* [Exercise goal]
Report each line of the listing that carries the word "hand".

* [Data]
________________________

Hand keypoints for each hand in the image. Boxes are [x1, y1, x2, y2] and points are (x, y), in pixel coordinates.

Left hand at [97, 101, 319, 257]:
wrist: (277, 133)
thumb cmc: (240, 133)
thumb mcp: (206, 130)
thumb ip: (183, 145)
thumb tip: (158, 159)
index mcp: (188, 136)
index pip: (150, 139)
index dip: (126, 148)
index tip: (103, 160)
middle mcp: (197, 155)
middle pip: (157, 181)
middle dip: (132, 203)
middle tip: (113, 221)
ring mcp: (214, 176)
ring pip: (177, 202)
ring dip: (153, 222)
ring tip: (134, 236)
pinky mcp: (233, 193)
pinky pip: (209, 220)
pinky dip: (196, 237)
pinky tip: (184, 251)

________________________

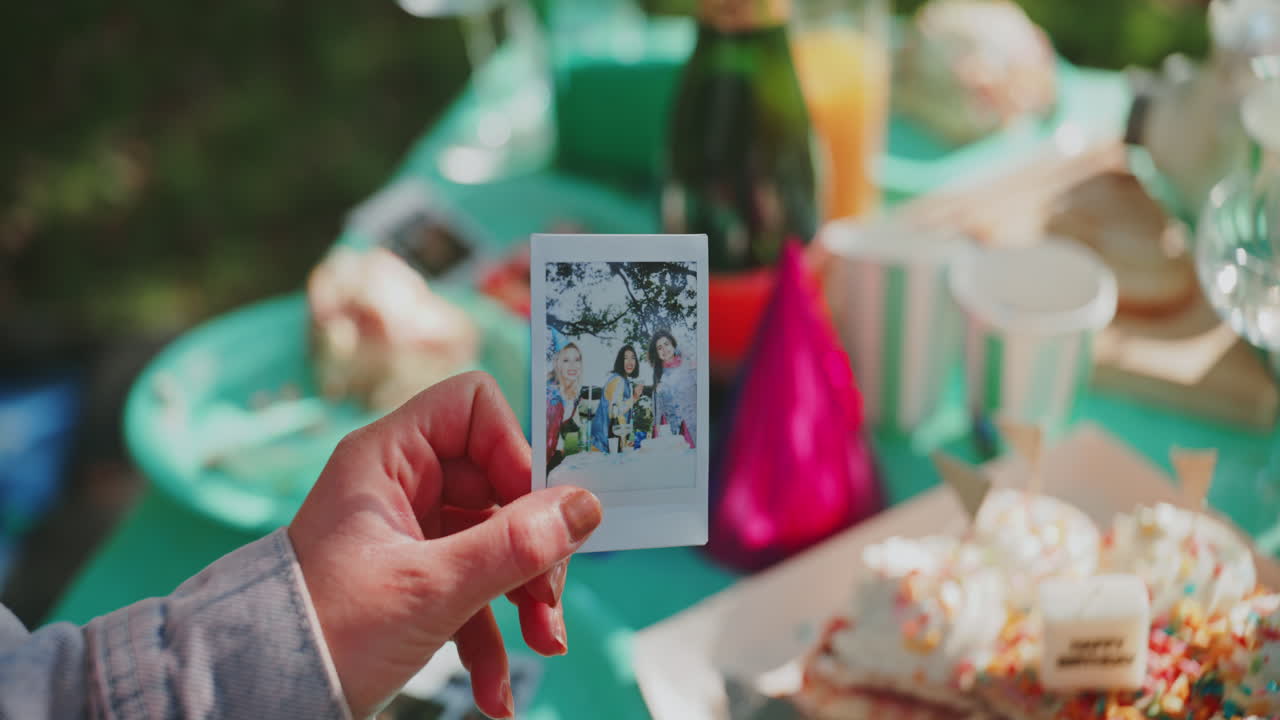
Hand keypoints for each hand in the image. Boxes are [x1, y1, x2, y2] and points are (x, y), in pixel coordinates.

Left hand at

________________________

* [Task solution]
Hand keypoints for each hand in the image. Boxes are [x1, y1, x2, y2] and points are (x, y), in pixel coordinates.
Left hand at [97, 101, 319, 257]:
Hand keypoints for each hand in the image. Boxes are [x1, y1, x2, y2] and points are (x, y), in pixel coordinates.
Left hand at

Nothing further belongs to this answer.